Historically, there has been a stigma associated with bankruptcy.
This is far from the truth, that bankruptcy is simply a valuable tool offered by the government to give those in a hard place a way out of crippling debt. There are many possible causes of bankruptcy, but many of the top ones involve situations every individual is vulnerable to.
1. Medical bills
A sudden accident or cancer diagnosis can cost a person on top of the world everything. Even with insurance, healthcare bills can be costly, and for those without it, they can be mountains. A hard-working family head can have a healthy savings account and rainy day fund and a well-paying job and still find him or herself facing bankruptcy. The sickness may cost him or her that employment, which may mean no more insurance. The saved money, including retirement savings and college funds, can drain rapidly in the face of mounting bills, leading to unexpected and desperate situations.
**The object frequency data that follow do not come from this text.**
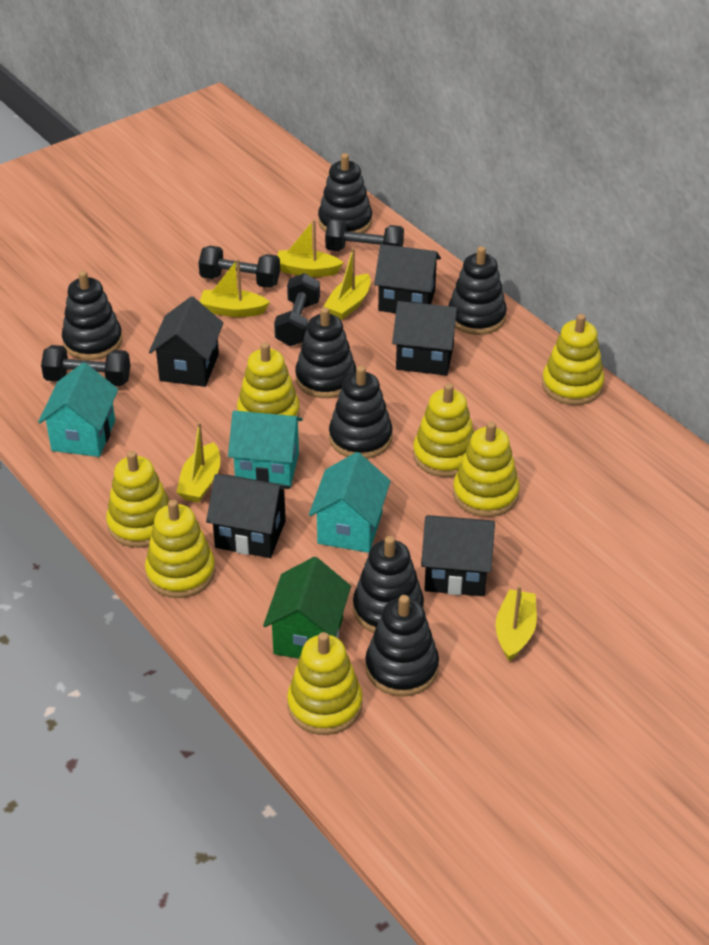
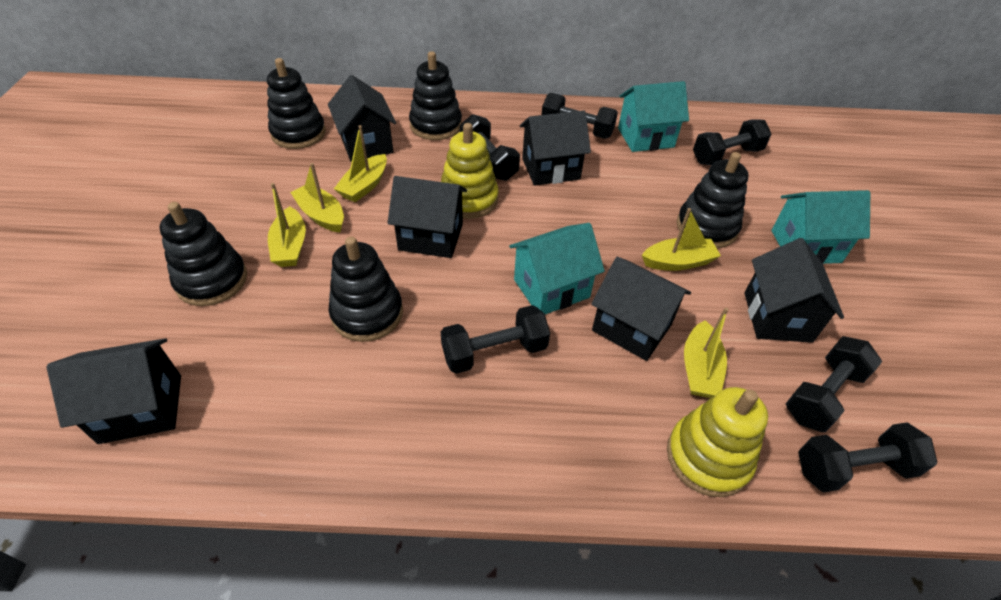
black dumbbell: [41,345,130,386] [198,246,280,288] [274,273,320,346] [325,219,404,251] = 4 -> [441,305,550,374] [460,114,520,181] [541,93,618,139] [693,119,771,165] [786,336,882,432] [798,422,937,493] = 6
black house: [149,296,223,387] [206,474,290,558] [374,244,441,313] [392,301,459,375] [421,515,495,596] = 5 -> [46,338,181,444] [328,75,396,162] [388,176,467,258] [520,111,591,186] [591,257,691,361] [744,238,844,343] = 6
black stacking toy: [62,271,123,360] [295,307,356,398] [318,153,372,233] [329,366,393,459] [353,536,424,633] [365,595,439,697] [448,246,507,335] = 7 -> [159,202,247,306] [267,58,326,149] [328,237,403,342] [409,51,462,140] [677,152,749,248] = 5
green house: [263,557,351,659] = 1 -> none = 0
yellow stacking toy: [106,451,170,548] [145,500,215,598] [237,342,300,417] [287,632,362,735] [413,383,474,477] [453,421,520,517] [542,314,604,405] = 7 -> [441,123,499,219] [667,387,768,497] = 2

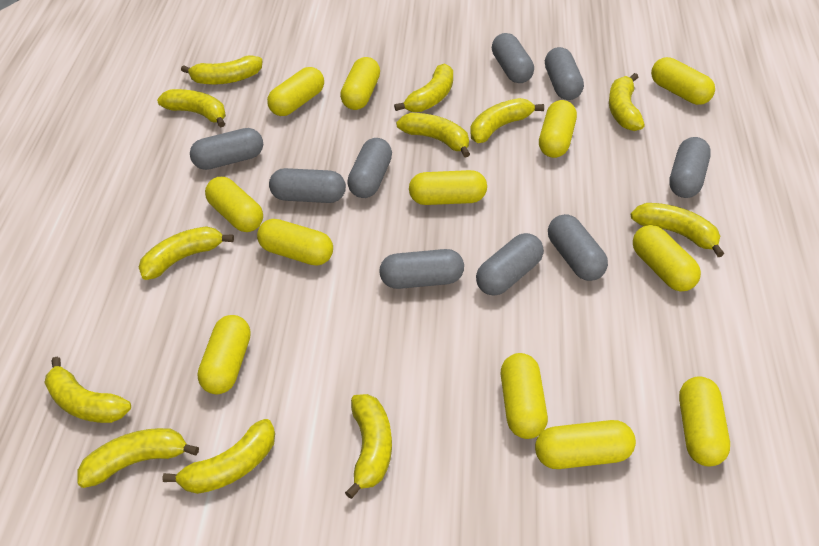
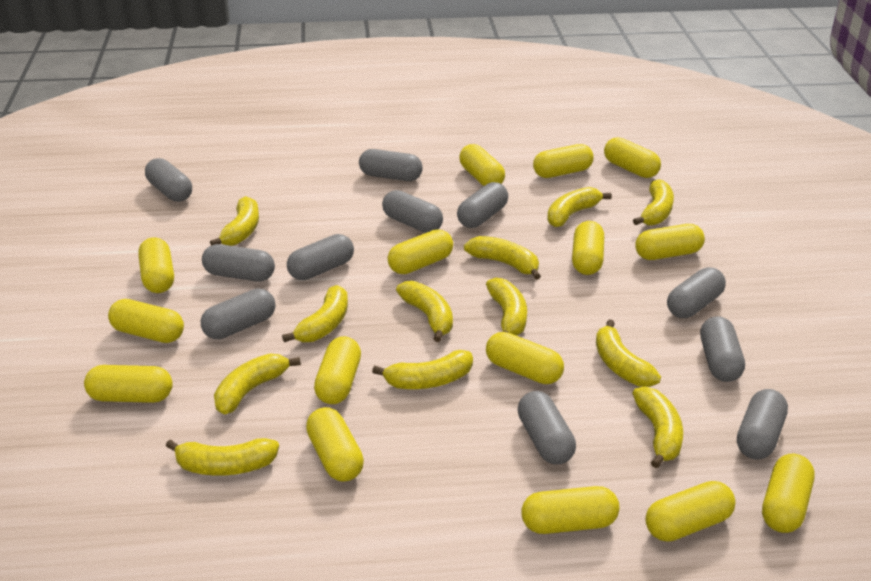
grey capsule: [190,128,263,170] [269,168,346,203] [347,138,392,198] [379,249,464,289] [476,233,544,296] [492,33,534,83] [545,47,584,100] [548,214,608,281] [669,137,711,198] = 9 -> [145,158,192,202] [201,289,275,339] [202,244,275,281] [287,234,354,280] [359,149,423,181] [382,190,443,233] [457,182,508,228] [518,391,576,464] [667,267,726,318] [700,316,745,382] [737,389,788,459] = 11
yellow capsule: [197,315,251,394] [205,177,263,232] [257,219,333,266] [267,67,324,116] [340,57,380,110] [409,170,487,205] [501,353,548,439] [535,420,636,469] [539,100,577,158] [633,225,701,291] [651,57,715,105] [679,376,730,467] = 12 -> [84,365,173,403] [108,299,184,343] [138,237,174,293] [306,407,364,482] [314,336,361,404] [388,229,453,274] [459,144,505,186] [486,332,564,384] [521,486,620,534] [533,144,594,178] [572,221,604,275] [604,137,661,178] [635,224,705,260] [645,481,735,542] [762,454,815,533] = 15

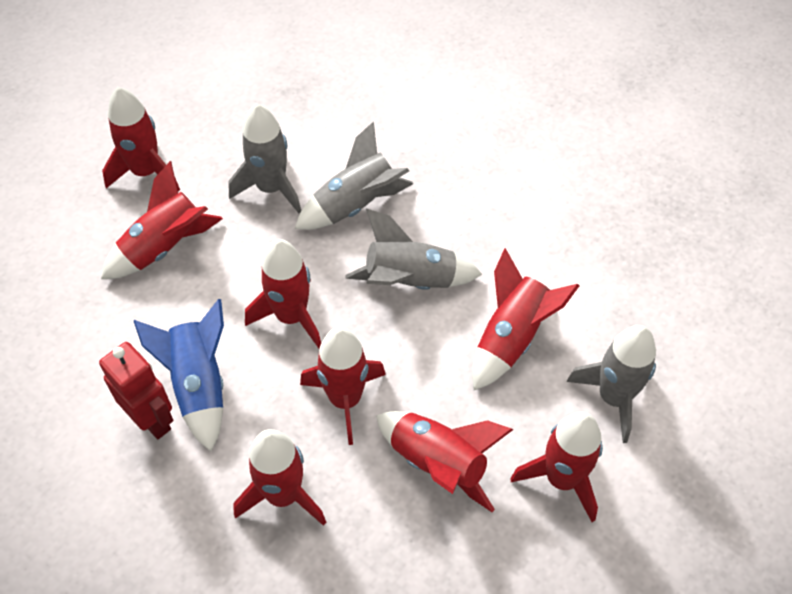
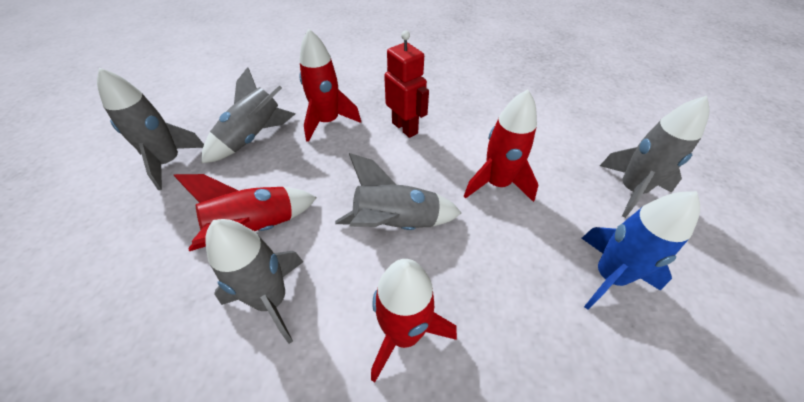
grey rocket: [228,104,301,213] [295,122,414,230] [345,209,482,290] [567,325,656,443] = 4 -> [97,67,204,190] [202,67,295,163] [205,219,303,344] [335,153,461,230] [600,96,709,218] = 5
red rocket: [101,161,223,279] [102,87,180,191] [233,429,326,526] [245,239,321,349] [300,327,386,445] [376,411,513,512] [472,248,579,390] [510,412,603,522] = 8 -> [173,174,317,251] [299,29,361,142] [371,259,457,383] [464,89,539,202] = 4

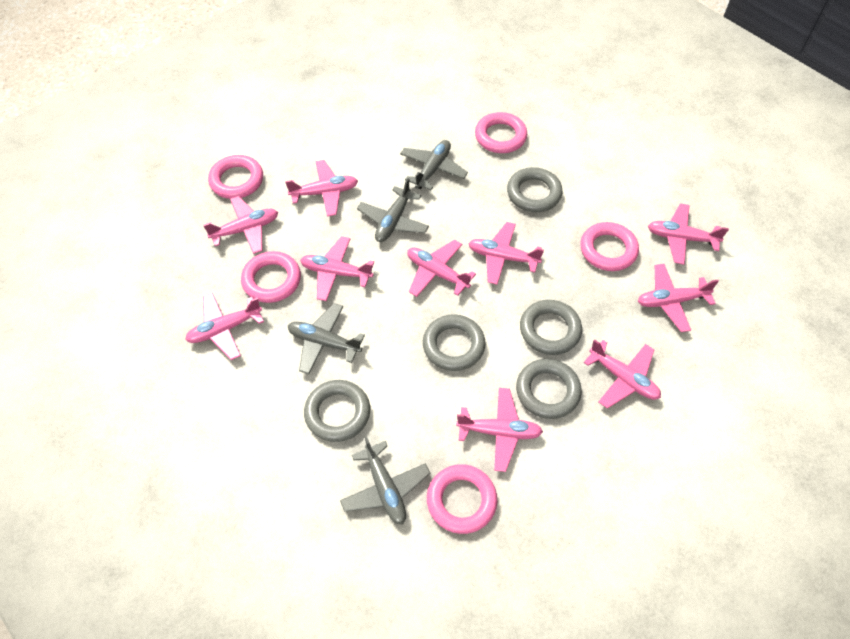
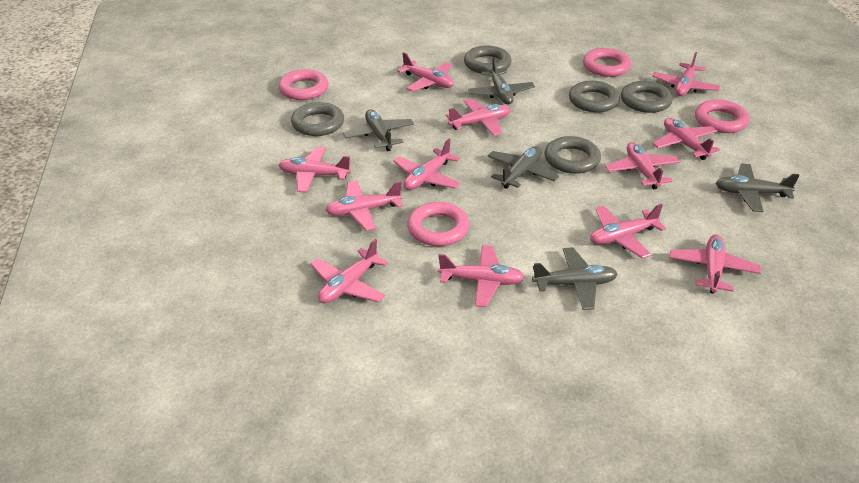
grey plane: [288,303,365,374] [340,437,430,525] [357,178,429,242] [400,140,468,190] = 4 -> [343,110,414,151] [468,57,535,104] [488,146,559,189] [532,247,618,310] [716,164,799,212] = 5
pink plane: [185,293,264,360] [203,196,278,254] [285,160,358,216] [300,236,374,301] [407,240,476,297] [456,388,543,472] [468,222,544,285] [584,339,661,409] [638,264,719,332] [648,203,729,265] = 10 -> [279,147,351,193] [311,239,388,303] [325,181,403,231] [393,139,461,190] [397,52,454,92] [438,245,525,307] [446,99,510,136] [590,204,666,259] [605,142,680,189] [652,52,720,96] [652,118,720,160] [670,234,761,294] = 12
pink ring: [208,155,263,199] [241,251,301,303] [427,464,497,534] [475,112,527,153] [580,222,639,271] = 5 -> [278,69,328,100] [407,202,470,246] [583,48,631,77] [695,99,750,133] = 4

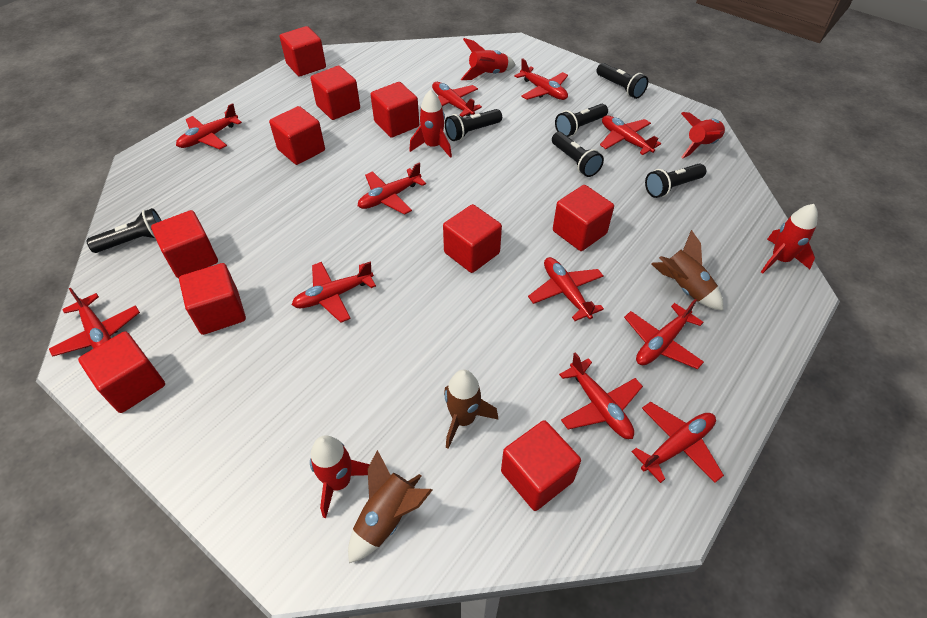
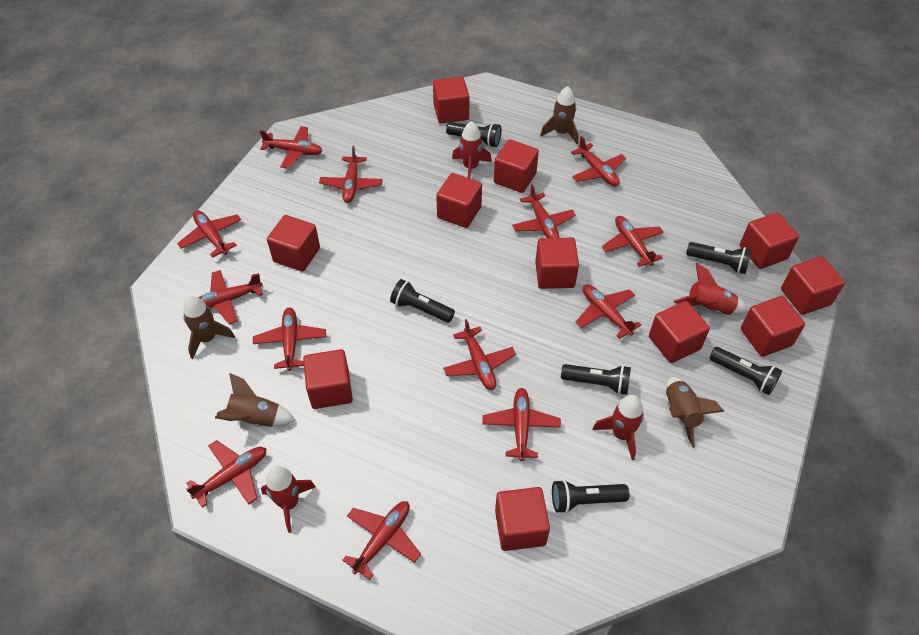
brown rocket: [348,450,432,563] [444,370,498,449] [651,230,723,311] = 3 -> [183,296,235,359] [215,373,296,427] [540,86,578,144] [666,377,724,448] = 4
red cube: [78,331,165,413] [151,210,218,278] [179,263,246,335] [269,106,325,165] [280,26,326,77] [310,66,360,120] [370,82,419,138] [443,204,502,273] [501,420,581,511] [553,185,614,251] = 10 -> [267,215,320,272] [303,349,353,409] [433,77,470,123] [436,173,482,228] [494,139,539,193] [495,487,550,551] [535,238,579,289] [649,301,710,363] [740,212,799,269] [741,296,805,357] [781,256,845,315] = 11
red plane: [49,288,140,356] [176,103,242,149] [292,262,376,323] [358,163,426,215] [432,82,482,117] [514,58,568,100] [528,257,604,321] [559,352,643,439] [600,116,661,155] [624,299,704,369] [631,402,724,483] = 11 -> [177,210,241,258] [186,440,266,508] [198,270,263,324] [253,307,326,371] [260,126,323,169] [319,146,383,203] [342,501,421,580] [443,319,516,390] [482,388,561,461] [512,184,576,238] [571,136,626,186] [576,284,641,339] [602,216,664,267] = 13
red rocket: [310,435,370,518] [409,89,452,158] [461,38,516,80] [681,112,725,158] [761,204,818,274] = 5 -> [261,466,316,533] [452,121,492,179] [592,395,644,460] [674,263,748,315] = 4

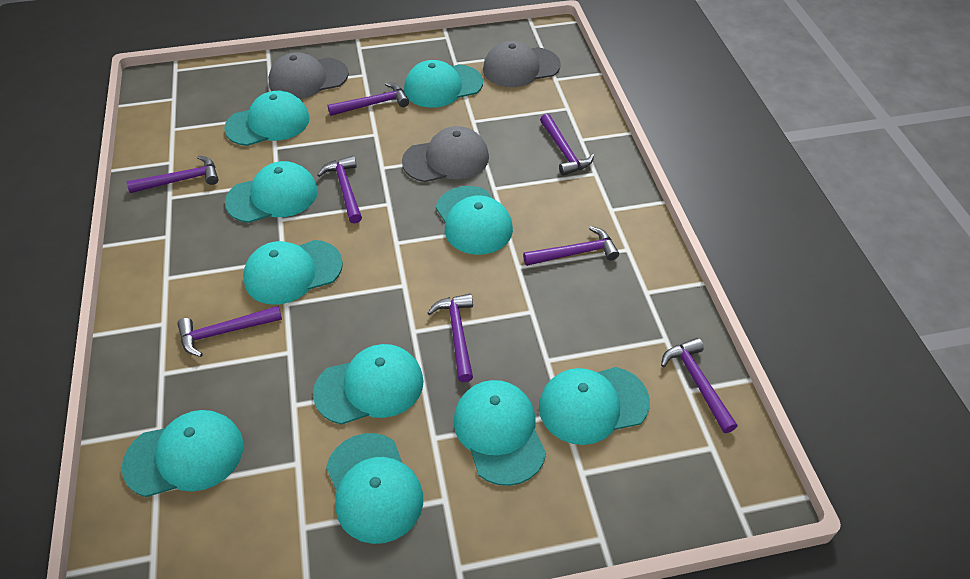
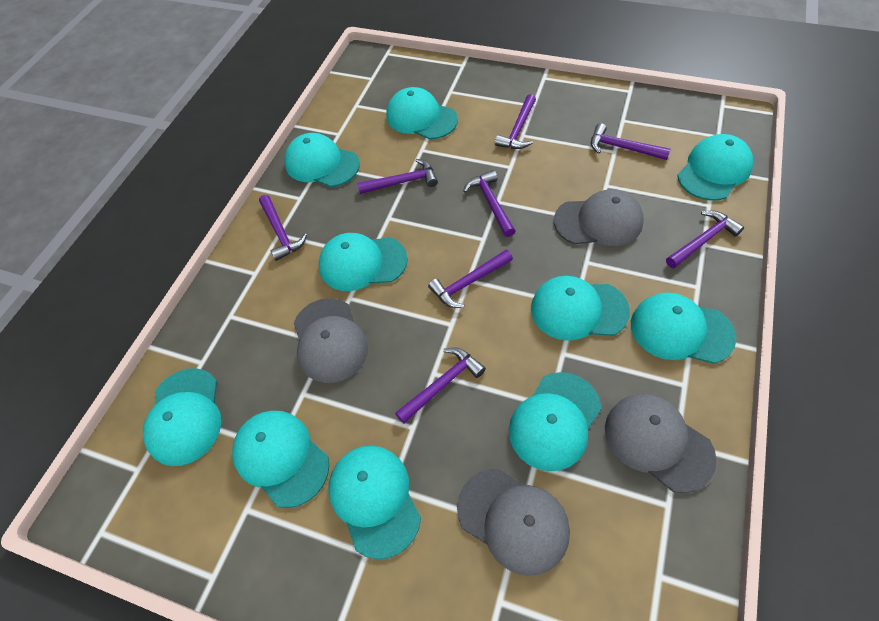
grey cap: [268,52,349,99] [402,126,489,182] [483,41,561,87] = 3 -> [294,298,368,383] [457,469,570,576] [554,189,644,246] [605,394,717,493] = 4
Owning a home is a part of the American dream that younger generations increasingly find beyond them. Cost-prohibitive mortgage payments are a common cause of bankruptcy. Even those able to afford it at one time may no longer be able to later if they suddenly lose their employment or find themselves on indefinite furlough.
Americans have a culture of commercialism and credit card debt. Media teaches them to want the newest and the shiniest products, and credit card companies tell them they can have them without saving. It is easy to fall into a trap of stacking up credit card debt and interest.
Bankruptcy is not uncommon. Many who file for it are in circumstances they cannot help or fell into because of cultural influence.